Though one must acknowledge the Aristotelian premise employed by the Adaptor in these two arguments, one must also acknowledge that simple familiarity with Aristotelian demonstration would not be sufficient to inspire the doctrine. For, consider some of the un-Aristotelian aspects of the arguments just presented. First, though Aristotle says that complete knowledge requires knowledge of causes, this does not imply that if x has complete knowledge of y, then x is itself the cause of y. But this is exactly what the Adaptor seems to hold in his argument for ignorance of the higher: he says that if the intellect knew the First completely, it itself would be "a cause" for the First.5 This is a crucial premise, for without this premise one need not conclude that effects can never know their causes completely. Second, a corresponding premise in the argument for ignorance of the lower seems manifestly contrary to Aristotle's intent. The Adaptor argues that if the intellect knows itself as the cause of lower things, it does not need to know the lower things. But on Aristotle's account, to know the cause of a thing just is to have the best sort of knowledge of that thing. The Adaptor, then, concludes that the intellect is in a sense "ignorant" when a straightforward Aristotelian would have presumably inferred that we can only speak of knowledge in the case of the intellect, if intellect is the cause of what is known.

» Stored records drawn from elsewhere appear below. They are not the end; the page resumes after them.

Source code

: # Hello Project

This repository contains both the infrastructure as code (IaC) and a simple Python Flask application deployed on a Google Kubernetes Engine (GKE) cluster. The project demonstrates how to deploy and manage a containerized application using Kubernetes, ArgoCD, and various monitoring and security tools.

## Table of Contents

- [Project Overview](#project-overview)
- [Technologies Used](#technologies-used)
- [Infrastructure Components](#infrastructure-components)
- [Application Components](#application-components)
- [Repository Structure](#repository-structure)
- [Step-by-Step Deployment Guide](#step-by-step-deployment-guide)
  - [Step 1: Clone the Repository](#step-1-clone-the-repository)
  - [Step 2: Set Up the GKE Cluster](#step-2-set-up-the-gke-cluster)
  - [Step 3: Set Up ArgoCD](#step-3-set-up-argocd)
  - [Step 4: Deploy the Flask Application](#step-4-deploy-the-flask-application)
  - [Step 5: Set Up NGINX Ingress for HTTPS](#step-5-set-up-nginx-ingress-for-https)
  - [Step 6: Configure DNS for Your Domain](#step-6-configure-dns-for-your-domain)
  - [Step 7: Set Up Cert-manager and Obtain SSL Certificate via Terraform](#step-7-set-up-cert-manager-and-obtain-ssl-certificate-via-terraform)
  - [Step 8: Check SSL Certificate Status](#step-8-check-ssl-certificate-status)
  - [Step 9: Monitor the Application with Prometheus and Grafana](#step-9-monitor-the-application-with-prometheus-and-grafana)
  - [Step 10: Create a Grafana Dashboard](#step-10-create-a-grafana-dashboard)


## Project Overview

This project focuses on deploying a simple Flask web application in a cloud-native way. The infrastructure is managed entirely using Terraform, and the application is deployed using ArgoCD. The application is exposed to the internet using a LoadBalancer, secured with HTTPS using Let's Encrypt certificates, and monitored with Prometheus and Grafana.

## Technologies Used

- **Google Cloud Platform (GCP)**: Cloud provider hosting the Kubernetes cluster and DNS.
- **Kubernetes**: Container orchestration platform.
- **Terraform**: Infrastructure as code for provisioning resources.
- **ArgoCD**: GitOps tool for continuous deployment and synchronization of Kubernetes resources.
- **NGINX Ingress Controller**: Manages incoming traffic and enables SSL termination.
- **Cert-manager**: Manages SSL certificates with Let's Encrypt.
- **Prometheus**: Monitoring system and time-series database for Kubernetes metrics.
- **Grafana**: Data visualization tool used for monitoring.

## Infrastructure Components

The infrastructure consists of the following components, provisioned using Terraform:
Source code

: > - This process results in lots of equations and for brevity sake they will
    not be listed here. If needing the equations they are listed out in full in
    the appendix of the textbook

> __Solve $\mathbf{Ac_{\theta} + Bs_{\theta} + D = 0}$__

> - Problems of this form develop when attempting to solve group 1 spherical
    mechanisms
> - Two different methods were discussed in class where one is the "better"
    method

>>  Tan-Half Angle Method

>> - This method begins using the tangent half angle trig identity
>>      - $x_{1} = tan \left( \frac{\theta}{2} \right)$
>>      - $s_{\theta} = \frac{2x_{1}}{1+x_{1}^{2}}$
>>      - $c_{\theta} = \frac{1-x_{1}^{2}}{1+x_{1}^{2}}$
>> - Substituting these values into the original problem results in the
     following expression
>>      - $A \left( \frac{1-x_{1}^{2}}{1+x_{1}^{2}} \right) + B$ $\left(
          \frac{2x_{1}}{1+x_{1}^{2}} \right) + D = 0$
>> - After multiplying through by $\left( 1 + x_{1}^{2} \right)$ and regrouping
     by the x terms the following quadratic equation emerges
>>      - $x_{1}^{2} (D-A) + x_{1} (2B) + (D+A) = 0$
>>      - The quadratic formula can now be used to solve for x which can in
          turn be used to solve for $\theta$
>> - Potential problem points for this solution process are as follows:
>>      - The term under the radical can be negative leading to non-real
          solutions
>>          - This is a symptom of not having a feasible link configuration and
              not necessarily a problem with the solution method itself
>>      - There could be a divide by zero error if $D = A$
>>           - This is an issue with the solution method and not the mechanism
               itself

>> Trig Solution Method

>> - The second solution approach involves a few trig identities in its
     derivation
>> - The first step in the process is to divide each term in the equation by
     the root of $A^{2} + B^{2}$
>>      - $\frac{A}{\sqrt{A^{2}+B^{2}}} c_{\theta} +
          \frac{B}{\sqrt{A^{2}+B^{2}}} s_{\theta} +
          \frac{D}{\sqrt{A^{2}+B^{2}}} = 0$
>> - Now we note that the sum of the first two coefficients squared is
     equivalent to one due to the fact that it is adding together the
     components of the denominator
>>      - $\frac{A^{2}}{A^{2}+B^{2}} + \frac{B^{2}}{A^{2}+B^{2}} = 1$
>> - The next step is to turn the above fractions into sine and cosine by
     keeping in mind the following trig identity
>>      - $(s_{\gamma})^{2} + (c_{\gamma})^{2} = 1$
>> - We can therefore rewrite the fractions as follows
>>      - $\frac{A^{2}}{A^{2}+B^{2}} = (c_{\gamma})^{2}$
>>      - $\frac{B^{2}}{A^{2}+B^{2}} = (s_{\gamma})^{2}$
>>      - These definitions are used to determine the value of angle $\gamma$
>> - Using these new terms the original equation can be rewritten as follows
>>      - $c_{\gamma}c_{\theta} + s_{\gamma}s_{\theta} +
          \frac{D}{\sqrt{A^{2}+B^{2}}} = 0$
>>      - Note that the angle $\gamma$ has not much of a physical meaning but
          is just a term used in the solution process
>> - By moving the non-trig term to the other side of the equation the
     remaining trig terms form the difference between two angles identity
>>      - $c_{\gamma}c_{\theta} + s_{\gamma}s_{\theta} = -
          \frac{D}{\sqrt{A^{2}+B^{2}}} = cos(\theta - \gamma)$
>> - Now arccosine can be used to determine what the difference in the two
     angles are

Finally, and most significantly, there is nothing in Aristotle to suggest that one might call a certain type of knowledge "ignorance" because it is more complete than a more familiar, or lower, sort of knowledge. This terminological choice, almost rhetorical in its force, seems more at home in the Neoplatonic dialectic of affirmative and negative predication which is employed with regard to transcendent causes. None of this is to take away from the Aristotelian overtones of the Adaptor's thought process in this passage. Rather, what I want to suggest is that the arguments in II.46-52 could only be the work of someone who is trying to write an Aristotelian gloss on a notion of learned ignorance which he has from somewhere else. No text of Aristotle states that there is a form of ignorance superior to knowledge. But it is quite plausible that a reader of Aristotle might read somewhere else that the intellect is ignorant in the sense of having a transcendent knowledge, and conclude that this is because it is a transcendent cause. We are left in the following predicament: we know that the Adaptor brought an Aristotelian sensibility to his interpretation of the ignorance of the intellect. But we do not know what motivates him to explain the intellect's cognition precisely in terms of ignorance, either with regard to his other philosophical views or his sources. To move towards an answer to the first part of this dilemma, a consideration of some further context from AP will be helpful.